La seule chose que l’on puisse dire étant que là où c’est une obligation, la liberté consiste à chercher à s’en défaire et là où c’est une interdiction, la liberté individuelle consiste à le revendiquer.

La liberté, voilà l’enjeu. La liberté et la volonté d’affirmer une identité, une appartenance, une différence, voire une opposition aux valeurs d’une société dans laquelle on vit, surtout si elle est de nature tolérante. Le voile est un étendard, un drapeau, un bout d’étoffe et bien plus encore. En cela il ne diffère pas beaucoup de ce qu’est un vêtement qui protège et qui expose en même temps, car l’enjeu on le sait bien est culturel et religieux à la fois.

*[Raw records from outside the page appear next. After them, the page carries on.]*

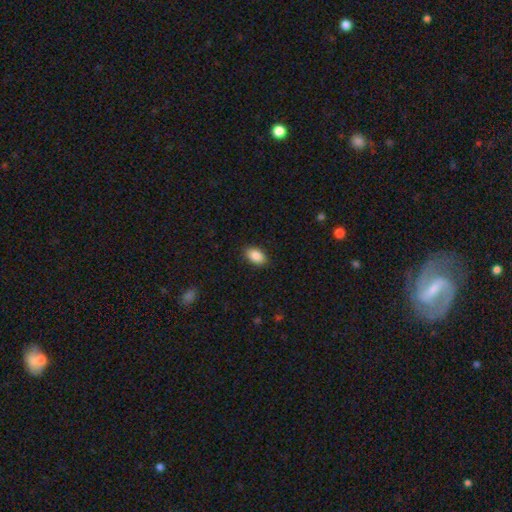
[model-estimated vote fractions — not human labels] smooth 88%, star or artifact 7%, featured or disk 5%. Down the decision tree: how rounded — in between (92%); merging — none (89%).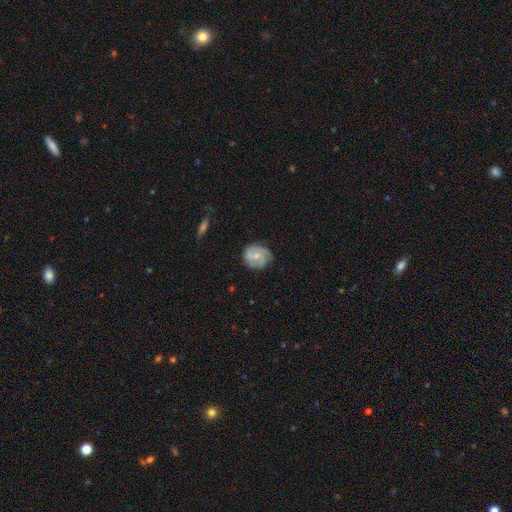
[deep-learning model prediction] Overall: featured or disk (68%). Edge-on disk: no (98%). Bar: no (52%; weak 40%). Spiral arms: yes (92%). Spiral arm count: 2 (45%; 3 26%). Spiral winding: tight (48%; medium 39%). Bulge size: small (56%; moderate 37%). Merging: none (73%).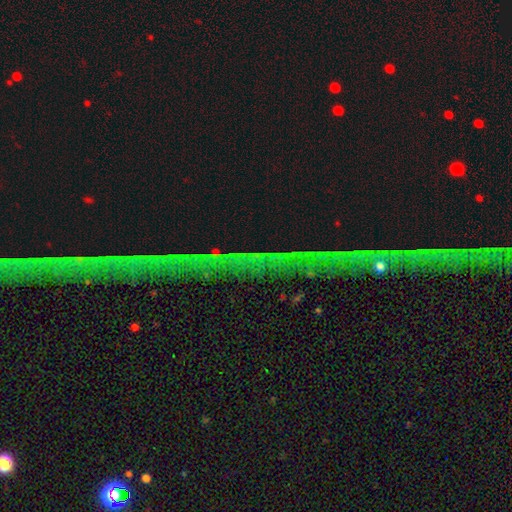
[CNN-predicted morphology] Smooth or featured: star or artifact — 77% (featured or disk — 14%)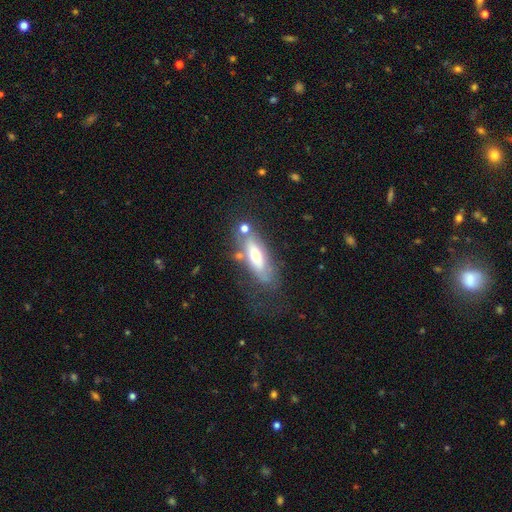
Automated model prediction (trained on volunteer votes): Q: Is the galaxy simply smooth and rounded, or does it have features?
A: featured or disk — 49%.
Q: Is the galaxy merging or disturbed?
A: none — 60%.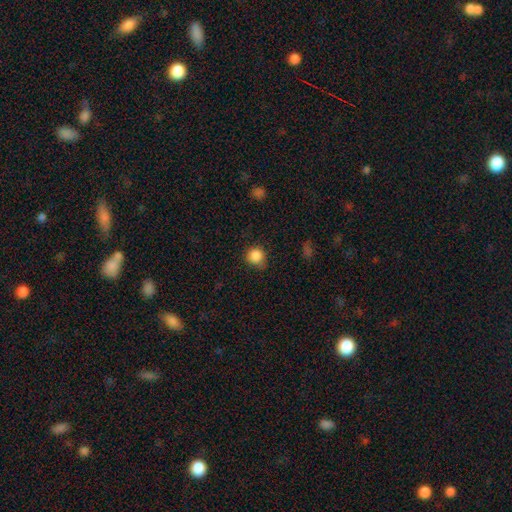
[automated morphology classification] smooth_or_featured: smooth (p=0.86) [alt: star or artifact p=0.10]
how_rounded: round (p=0.91) [alt: in between p=0.08]
merging: none (p=0.72) [alt: minor disturbance p=0.21]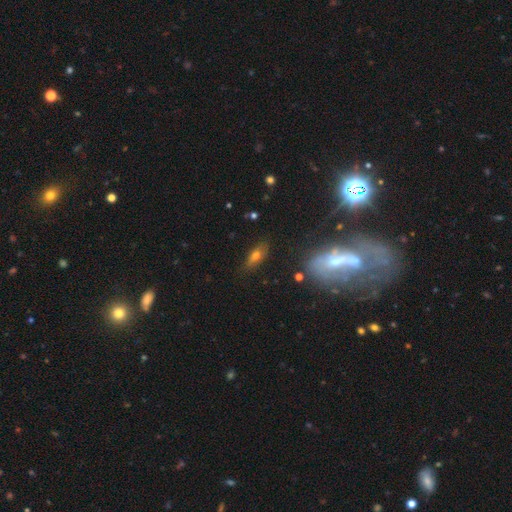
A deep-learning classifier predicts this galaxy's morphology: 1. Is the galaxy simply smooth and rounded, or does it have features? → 59% smooth, 27% featured or disk, 15% star or artifact.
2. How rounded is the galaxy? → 69% in between, 24% cigar-shaped, 7% round.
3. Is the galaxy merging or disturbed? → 79% none, 15% minor disturbance, 4% major disturbance, 3% merger.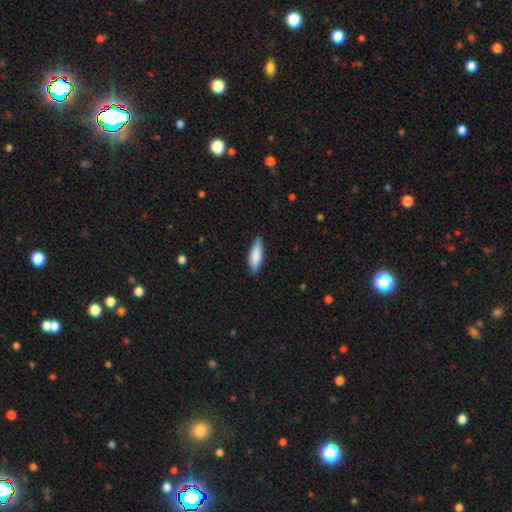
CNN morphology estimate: Smooth or featured: smooth — 83% (featured or disk — 12%)
How rounded: in between — 51% (cigar-shaped — 48%)
Merging: none — 87% (minor disturbance — 10%)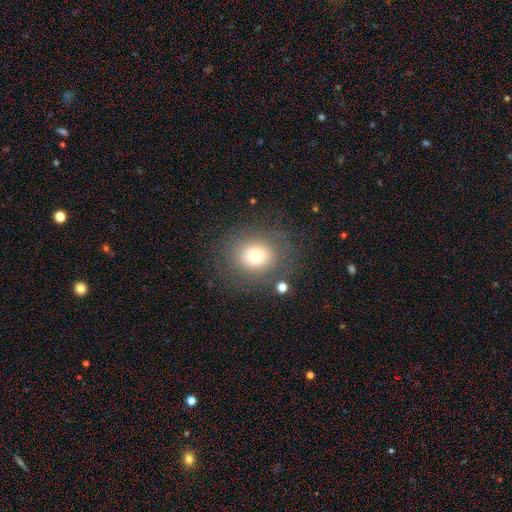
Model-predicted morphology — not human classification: smooth-or-featured: smooth: 66% | featured or disk: 20% | star or artifact: 14%
  how-rounded: round: 70% | in between: 29% | cigar-shaped: 1%
  merging: none: 78% | minor disturbance: 12% | major disturbance: 8% | merger: 3%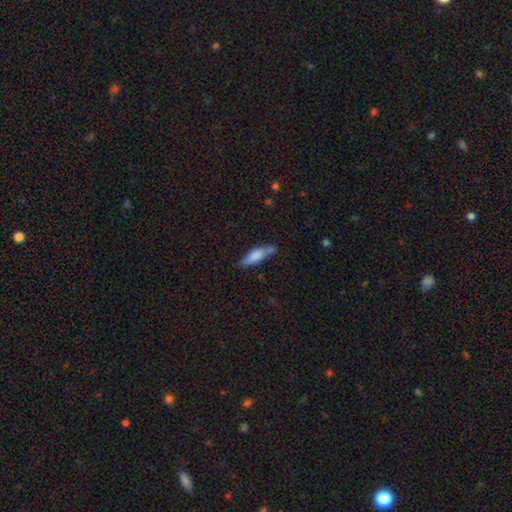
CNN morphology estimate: Smooth or featured? smooth (69%)
How rounded? cigar-shaped (57%)
Merging? none (65%)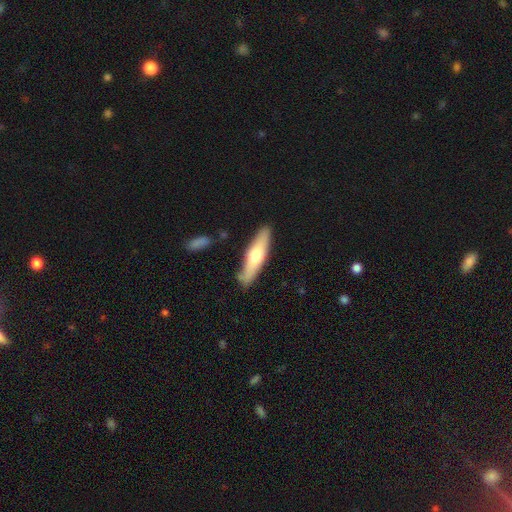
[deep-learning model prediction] The model was most divided on "smooth or featured": smooth: 56%, featured or disk: 39%, star or artifact: 5%. More confident: merging — none (82%); how rounded — cigar-shaped (74%).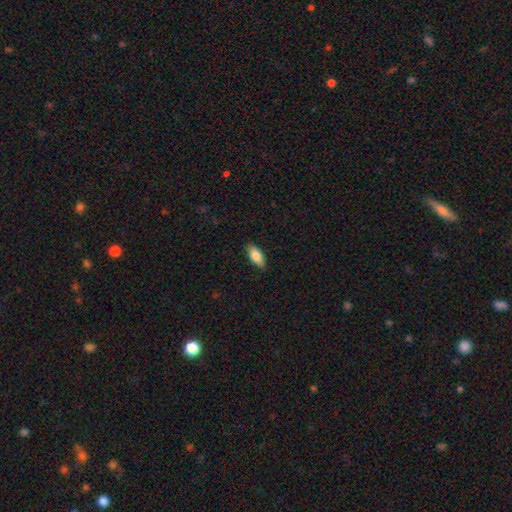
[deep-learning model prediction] A smooth galaxy with no disk features (79%) that is in between round and cigar-shaped (83%).

Vote fractions:
- Smooth or featured? smooth: 79% / featured or disk: 14% / star or artifact: 6%
- How rounded? in between: 83% / cigar-shaped: 14% / round: 2%
- Merging? none: 87% / minor disturbance: 10% / major disturbance: 2% / merger: 1%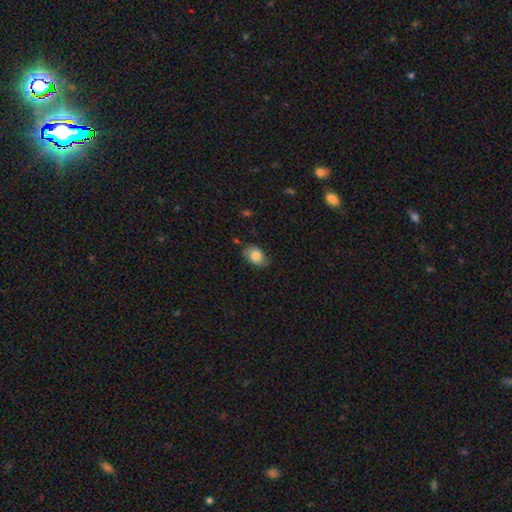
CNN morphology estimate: The model was most divided on "merging": none: 75%, minor disturbance: 20%, major disturbance: 4%, merger: 2%. More confident: how rounded — in between (86%); smooth or featured — smooth (81%).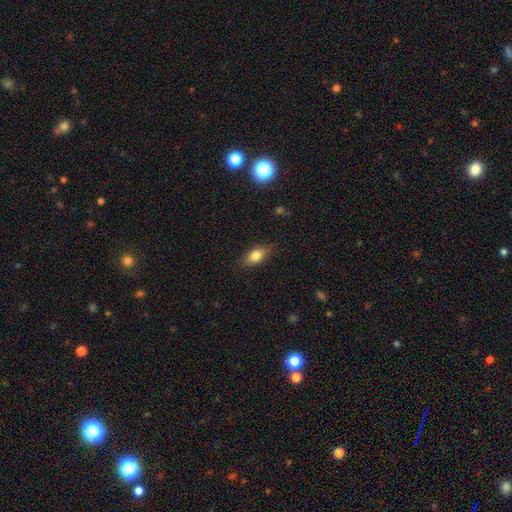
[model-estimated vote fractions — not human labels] smooth_or_featured: smooth (p=0.75) [alt: featured or disk p=0.17]
how_rounded: in between (p=0.81) [alt: cigar-shaped p=0.12]
merging: none (p=0.80) [alt: minor disturbance p=0.15]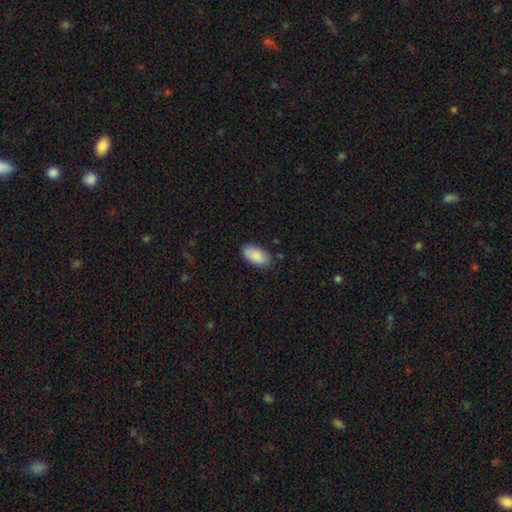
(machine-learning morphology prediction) This is clearly a smooth galaxy (88%). How rounded: clearly in between (95%). Merging: clearly none (82%).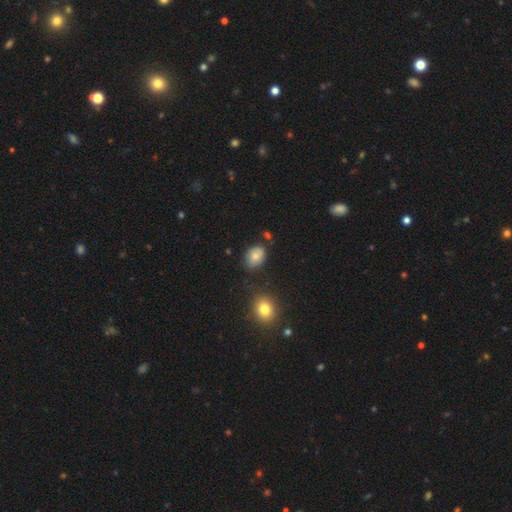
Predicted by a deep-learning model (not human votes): Smooth or featured? smooth (77%)
How rounded? in between (69%)
Merging? none (69%)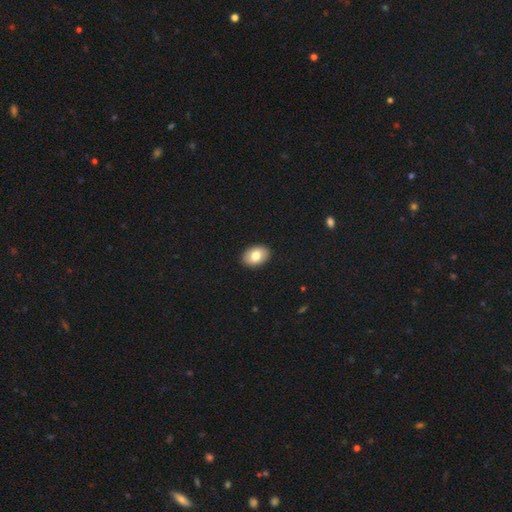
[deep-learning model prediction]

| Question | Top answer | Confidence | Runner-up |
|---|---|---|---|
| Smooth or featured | smooth | 80% | featured or disk (14%) |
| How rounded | in between | 86% | round (13%) |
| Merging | none | 91% | minor disturbance (6%) |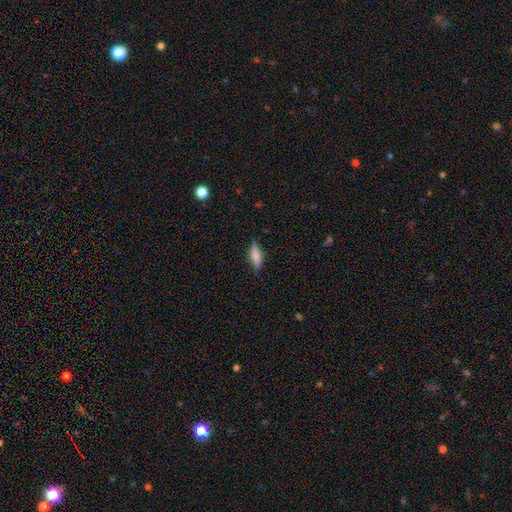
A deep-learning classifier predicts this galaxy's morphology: Overall: smooth (67%). How rounded: cigar-shaped (49%; in between 48%). Merging: none (80%).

C’est que le vêtement, même s’il n’est plus ou pas tout à fait un uniforme a quand même valeur d’exposition de soi et de signe social. La mode, parce qu’elle est un jeu du corps et autour du corps, a été la grande réponse à l’uniforme en ce qu’elle mettait la fantaisie là où était la règle et l’ordre (uniformes militaires, religieux, professionnels). Ces derniers sont toujours à l’ordre du jour : les pompiers, les policiers, les médecins en blouse, les curés parfois en soutane ou plus discrètement en col blanc et croix au revers du veston (mais ici on est dans le registre des signes de reconnaissance discrets) en attestent. Le vêtement n’est jamais neutre. Le jour ou Mao a fait sa révolution il a imposé la vareuse bleue à tout le monde avec le col Mao bien sûr. On était sûr ainsi que celui qui ne se conformait pas au code social était un opposant, bon pour la corde ou la balle dans la nuque. 

Cependant, toujours et partout on a dérogé à la règle, on a subverti le code par moins ou par plus de contrainte. Même la tenue dite convenable des bourgeoises du second Empire (les jupes à fanon, les tissus de style tapissier, les jupons empilés) finit à la fin du XIX° siècle par être abandonnée : plus de robes à volants, de crinolines et la femme du XX° siècle, la femme libérée et « en cheveux » parut en société avant de rejeter corset et contraintes. Ce vent de liberté souffla partout, le monde musulman aussi se dévoila au féminin avec ardeur comme partout ailleurs. Aujourd’hui, dans ce monde-là, on enferme, on contraint, on oppresse, cette petite Iranienne qui a voulu un peu trop montrer sa belle chevelure l’a payé de sa vie.

Quel est donc ce mauvais vent du sud qui interdit soudain toute liberté de soi et impose aux femmes une contrainte des siècles lointains ?  C’est une question, mais il en est une autre : que signifie cette volonté de certaines femmes musulmanes ou converties, d’afficher chez nous ces voiles plus ou moins enveloppants comme un geste de défi ou un signe d’appartenance ?

Elles feraient bien d’y réfléchir à deux fois. L’oiseau encagé qui a renoncé à voler en liberté, le jour où la porte de la cage s’ouvre à nouveau risque bien d’être mangé par le chat !

Mais que pouvons-nous changer à ces choses qui s’emmêlent dans les cervelles des humains et les font agir si souvent contre leurs intérêts. Comment appelle-t-on ça déjà ?

La servitude volontaire.

Sous cette forme elle est plaisante, l’ennui c’est que lorsqu’elle est devenue une habitude ou un marqueur social, on ne s’en débarrasse plus aussi aisément. C’est alors dans le sang, les larmes et la poussière qu’il faut regagner sa liberté. Voilà ce que je pensais en regardant les images de ce qui se passait en Iran en ce mois terrible d’octobre où l’on sentait la proximité de la guerre partout autour de nous, après avoir croisé dans ma rue de ces silhouettes dont la présence se multiplie sous nos yeux, non point que je m’en offusque mais que cela me donne à réfléchir.